◆ Directions for this task: Could you set down only the lines from the one including "Lines per view: lens" to the end of the records below, inclusive and exact, leaving pictures out?

[Saved entries]

+++++

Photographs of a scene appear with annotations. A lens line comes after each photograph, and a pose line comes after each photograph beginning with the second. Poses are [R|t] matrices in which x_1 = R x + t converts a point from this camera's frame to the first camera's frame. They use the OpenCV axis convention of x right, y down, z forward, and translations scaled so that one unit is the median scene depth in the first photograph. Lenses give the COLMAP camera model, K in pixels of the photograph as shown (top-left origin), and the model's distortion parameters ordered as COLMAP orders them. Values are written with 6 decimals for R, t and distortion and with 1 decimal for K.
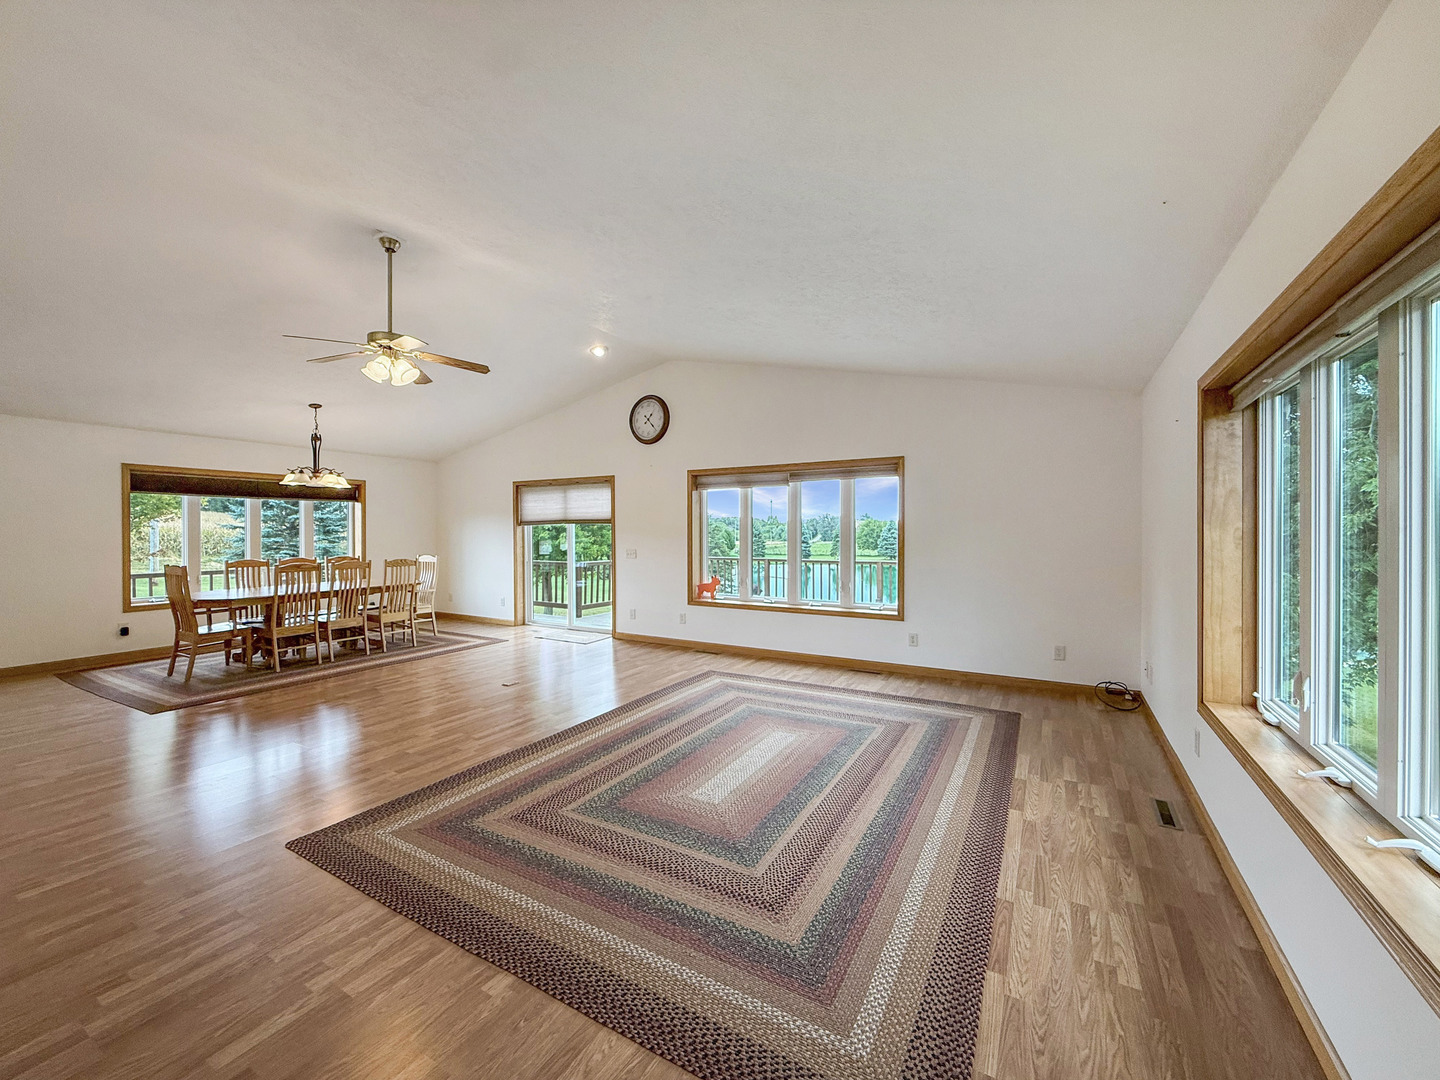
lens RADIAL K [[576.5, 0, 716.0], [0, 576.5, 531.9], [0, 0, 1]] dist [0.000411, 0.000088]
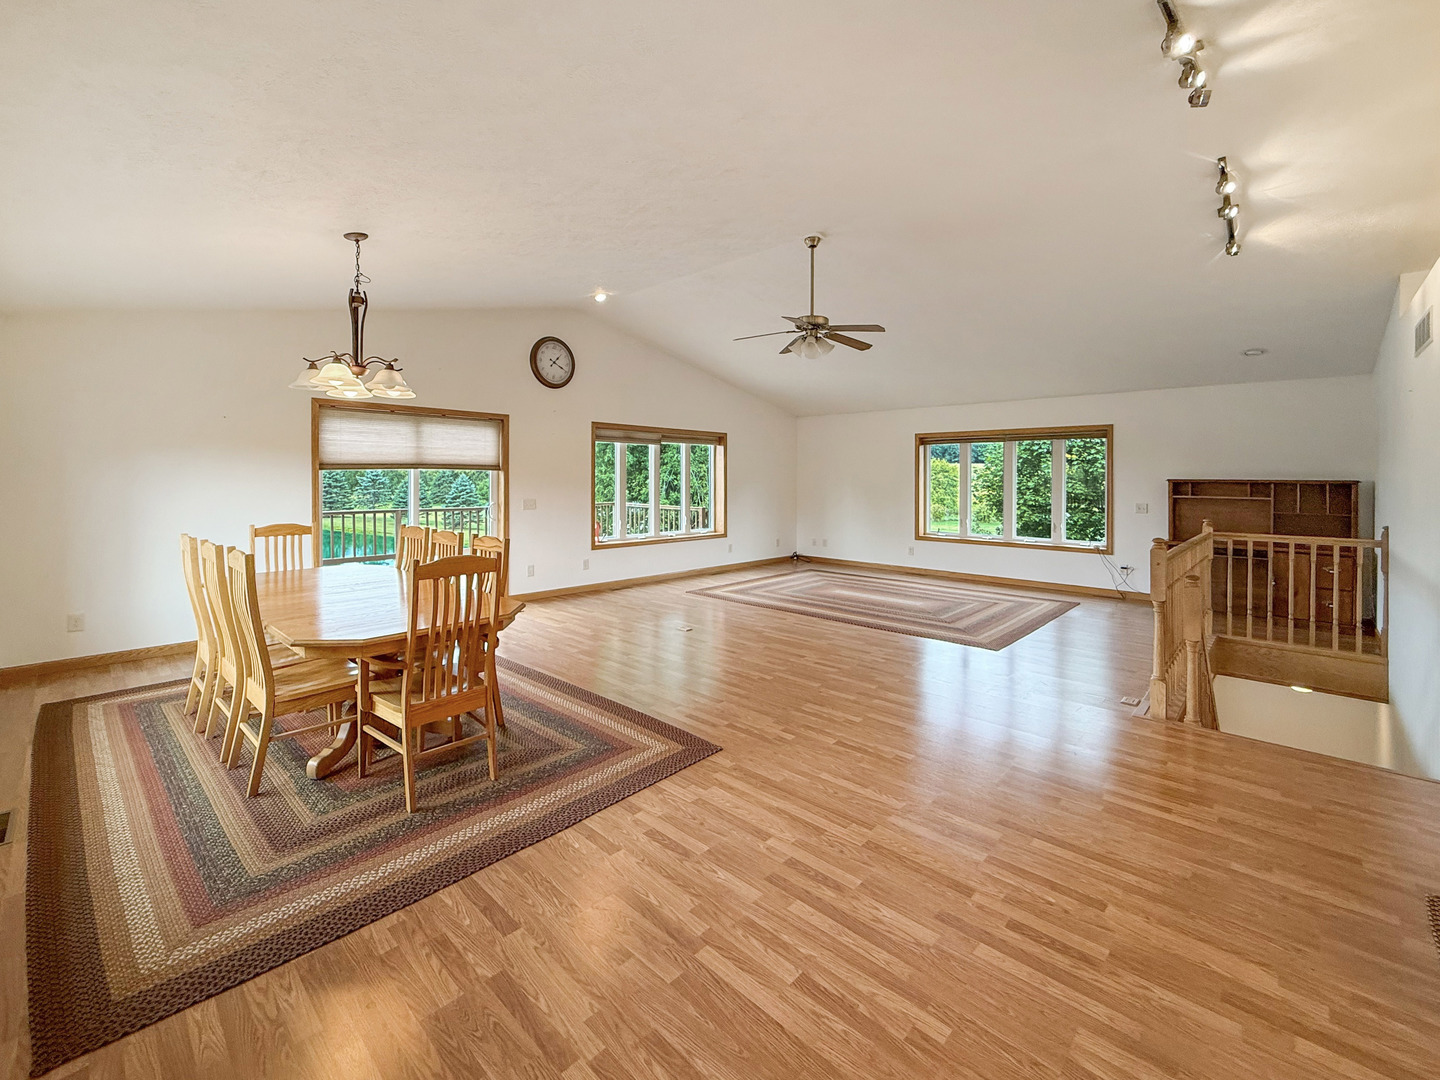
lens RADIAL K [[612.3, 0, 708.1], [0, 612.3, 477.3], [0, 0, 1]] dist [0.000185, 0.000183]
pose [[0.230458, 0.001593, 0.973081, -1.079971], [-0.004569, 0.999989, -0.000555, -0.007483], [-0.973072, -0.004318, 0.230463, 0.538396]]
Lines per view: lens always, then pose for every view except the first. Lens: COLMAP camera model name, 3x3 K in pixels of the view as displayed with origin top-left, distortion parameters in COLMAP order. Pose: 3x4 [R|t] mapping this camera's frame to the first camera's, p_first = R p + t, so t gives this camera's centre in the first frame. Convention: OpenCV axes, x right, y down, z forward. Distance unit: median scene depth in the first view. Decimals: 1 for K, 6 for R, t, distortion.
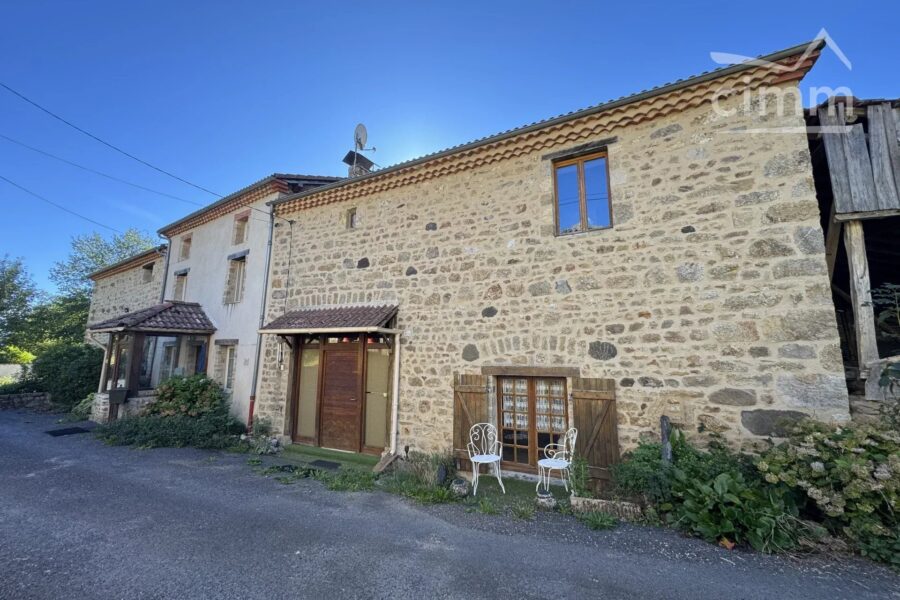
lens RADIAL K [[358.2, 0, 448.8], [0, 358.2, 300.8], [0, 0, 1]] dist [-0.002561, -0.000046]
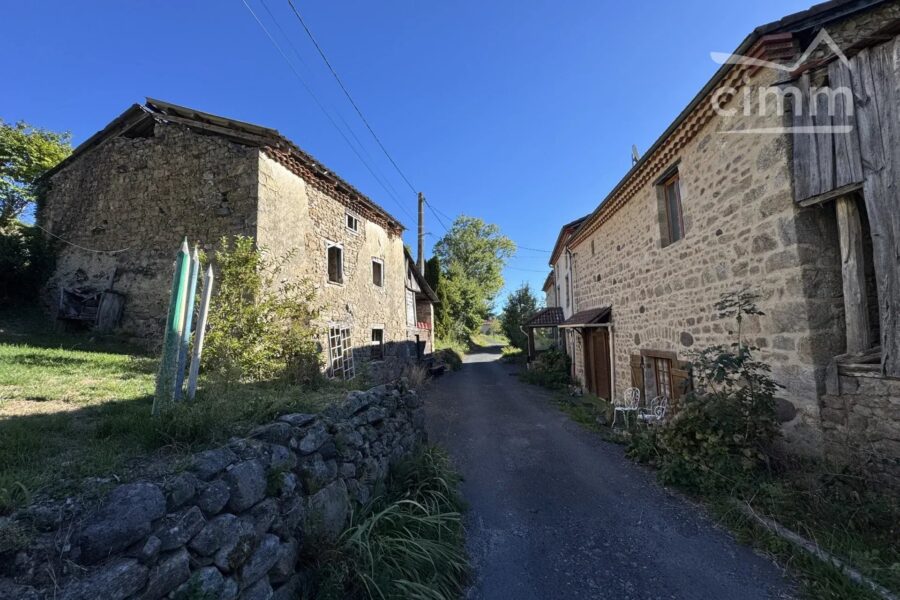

+++++

◆ Final answer:
Lines per view: lens always, then pose for every view except the first. Lens: COLMAP camera model name, 3x3 K in pixels of the view as displayed with origin top-left, distortion parameters in COLMAP order. Pose: 3x4 [R|t] mapping this camera's frame to the first camera's, p_first = R p + t, so t gives this camera's centre in the first frame. Convention: OpenCV axes, x right, y down, z forward. Distance unit: median scene depth in the first view. Decimals: 1 for K, 6 for R, t, distortion.
lens RADIAL K [[358.2, 0, 448.8], [0, 358.2, 300.8], [0, 0, 1]] dist [-0.002561, -0.000046]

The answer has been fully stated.